Los movimientos sísmicos que políticamente ha sufrido este país en los últimos años lo han dejado en un estado que ahora mismo nadie lo reconocería si no vive aquí. A estas alturas nadie cuestiona que el proceso de independencia se ha terminado y que el eje nacional ha dejado de dominar el debate político. Además, las turbulencias internacionales han impactado de lleno en nuestro hogar de tal manera que ya saca más gente a la calle la causa palestina que la catalana.
La descomposición política de las democracias occidentales es muy profunda. En realidad comenzó hace tiempo y avanza a ritmos diferentes. Pero en Cataluña habíamos quedado un poco al margen por la revolución democrática que pretendía la separación de España. El abandono (más o menos explícito) de este proyecto por toda la clase política autonómica ha supuesto una implosión de proporciones desconocidas. Se ha roto el último muro de contención que sostenía un sistema carcomido y que amenazaba ruina desde hace tiempo.
La quiebra del sistema en Cataluña se ha producido a un ritmo vertiginoso, y aún no se han manifestado todas sus consecuencias. Al descrédito de la clase política le acompaña el descrédito de los medios de comunicación, de los intelectuales y de agentes sociales y cívicos. Ahora mismo la mayoría de las instituciones políticas, sociales o económicas solo se sostienen por el temor que genera su colapso total sin ninguna alternativa evidente.
Es ya una idea generalmente aceptada que en el centro de este colapso, como causa y como consecuencia al mismo tiempo, está la crisis del estado del bienestar. Que en nuestro caso se percibe especialmente porque con el expolio fiscal que sufrimos no lo hemos tenido nunca completo. Mientras la presión fiscal sobre las rentas bajas y medias no deja de aumentar como consecuencia de la espiral inflacionaria, las coberturas del estado del bienestar han dejado de impedir el empobrecimiento de la clase media.
La incertidumbre es la gran protagonista de nuestra época. Y es la auténtica trituradora de vidas de las generaciones jóvenes y ya no tan jóvenes. Aquellos que no habían alcanzado una estabilidad vital antes de la pandemia lo tienen cada vez más difícil. Cuando ya no sabían si podrían encontrar un trabajo estable ni una casa asequible, llegan nuevos factores de incertidumbre como la revolución de la robótica y la IA. A la generación que no sabe si cobrará una pensión después de trabajar toda la vida, le sigue la generación que no sabe en qué consistirá trabajar el resto de su vida laboral.
Frente a este panorama tan inquietante, tenemos una crisis que es a la vez social y nacional: la crisis de la clase media. Cataluña, seguramente por ser una nación sin estado desde hace siglos, se ha concebido a sí misma como un país esencialmente de clases medias y populares. Porque las clases altas han estado la mayor parte del tiempo vinculadas a la opresión española, y porque una parte relevante de la clase trabajadora tiene sus orígenes fuera del país.
El colapso del estado del bienestar y la crisis de la clase media son un mismo fenómeno, como decía. Un estado del bienestar que, a todo esto, la clase media sigue manteniendo con sus impuestos. Mientras tanto, las grandes corporaciones y los milmillonarios son los que más se enriquecen y los que menos pagan. Un cóctel explosivo, que como era de prever, está explotando.
Así las cosas, a la clase media solo se le ofrecen dos opciones: o reinventar el estado del bienestar para que se vuelva a sentir como propio y no como una carga que la empobrece, o dejar de pagarlo si solo se han de beneficiar otros colectivos.
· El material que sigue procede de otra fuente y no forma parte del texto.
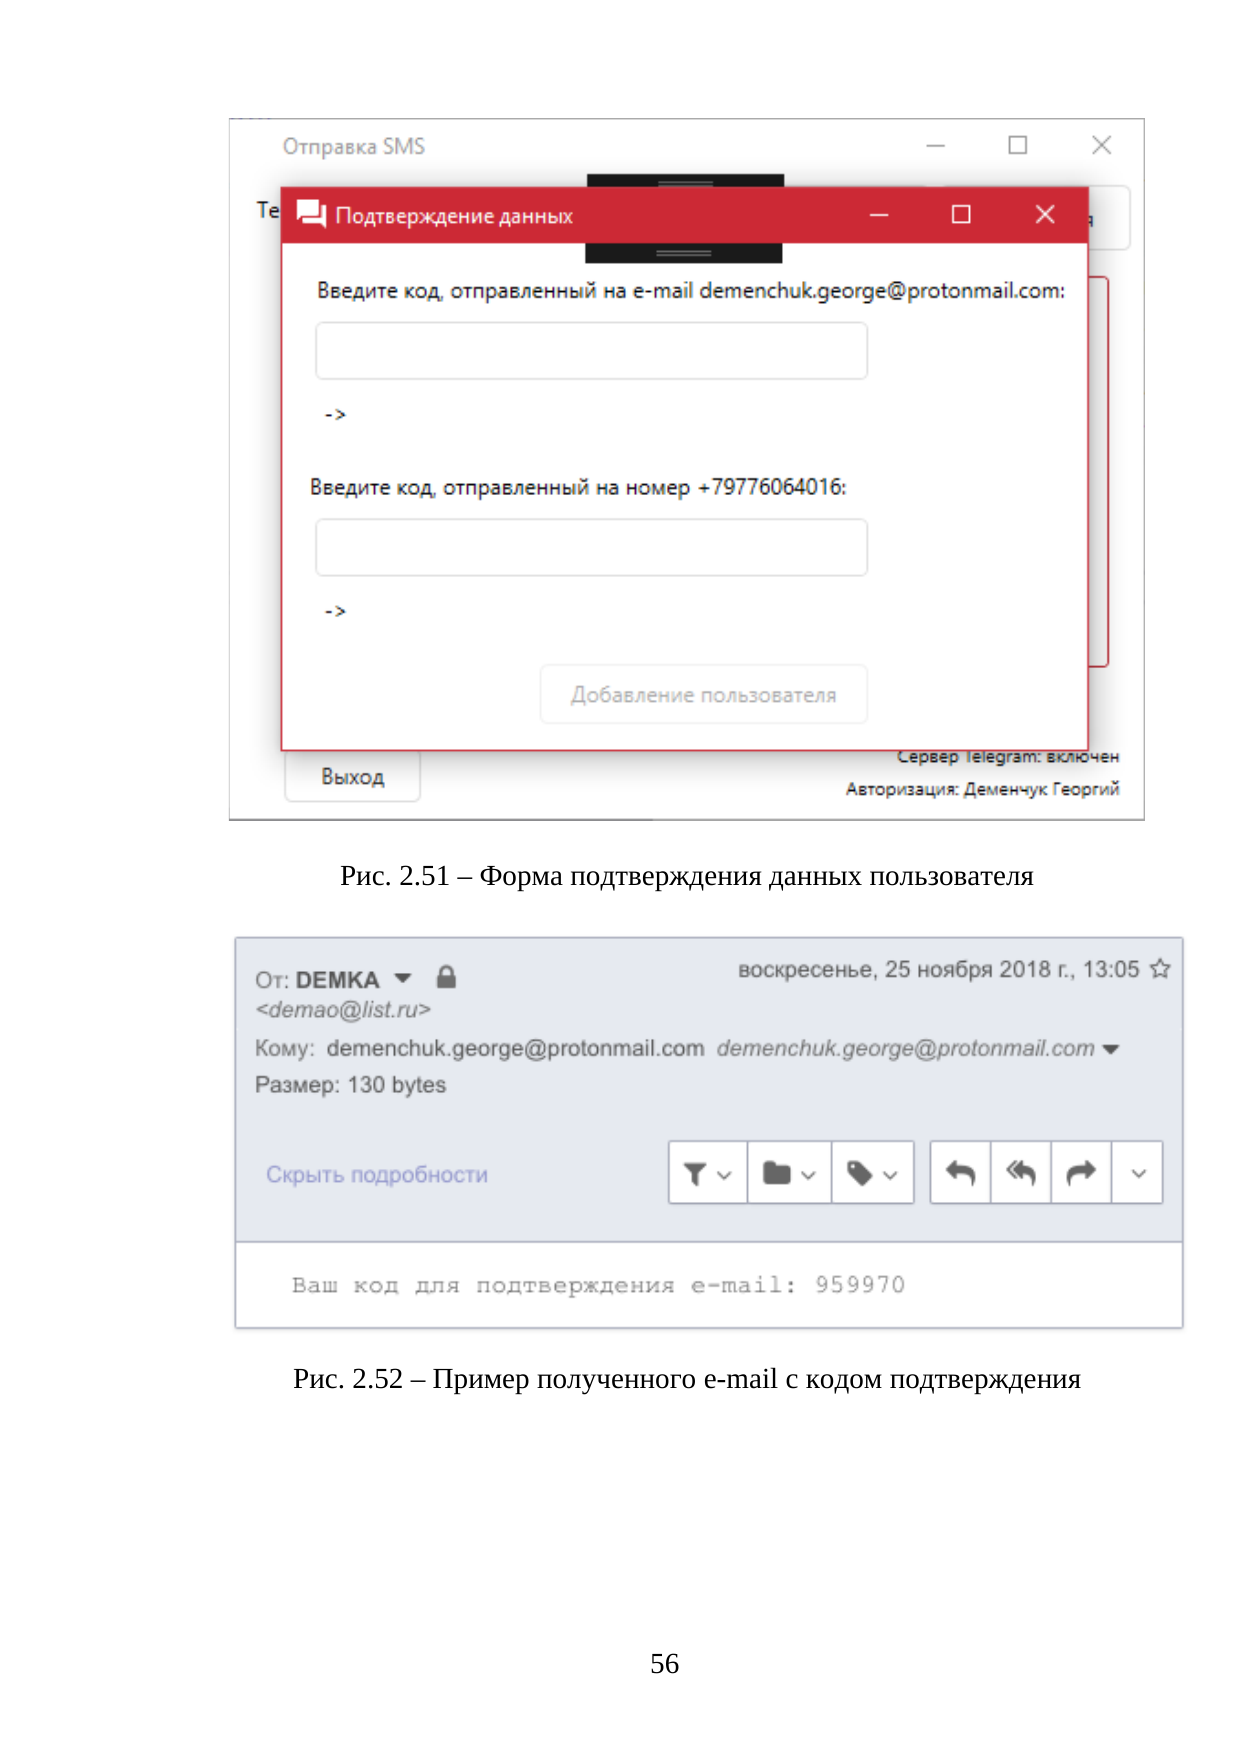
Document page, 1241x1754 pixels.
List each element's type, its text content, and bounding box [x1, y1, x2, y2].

text Рис. 2.52 – Пример полученного e-mail с кодом подтверждения [222, 1344, 1152, 1394]
picture [222, 929, 1197, 1344]
picture [228, 118, 1145, 821]
text Рис. 2.51 – Форма подтверждения данных пользователя [222, 858, 1152, 891]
Evidentemente, no hace falta ser muy listo para ver que la ola xenófoba que recorre el mundo occidental no tiene solo que ver con una cuestión de valores y derechos. Tiene que ver también, muy principalmente, con las cuestiones materiales.
Soy de la opinión de que una nación de clases medias como la nuestra no puede permitirse la segunda de las opciones. Sin estado del bienestar no solo tendríamos que renunciar a la democracia (el nivel actual de desigualdades ya la está amenazando seriamente), sino que en nuestro caso también estaríamos renunciando a ser una nación viable capaz de integrar y cohesionar la sociedad. Así pues, la Alianza que necesitamos para nuestra supervivencia como nación es la que haga viable la democracia y un estado del bienestar que funcione para la mayoría social. En otras palabras, necesitamos renovar la confluencia de intereses entre las clases populares y las clases medias y, sobre todo, hacer que los millonarios paguen su parte. El país se salvará en esta trinchera o no se salvará.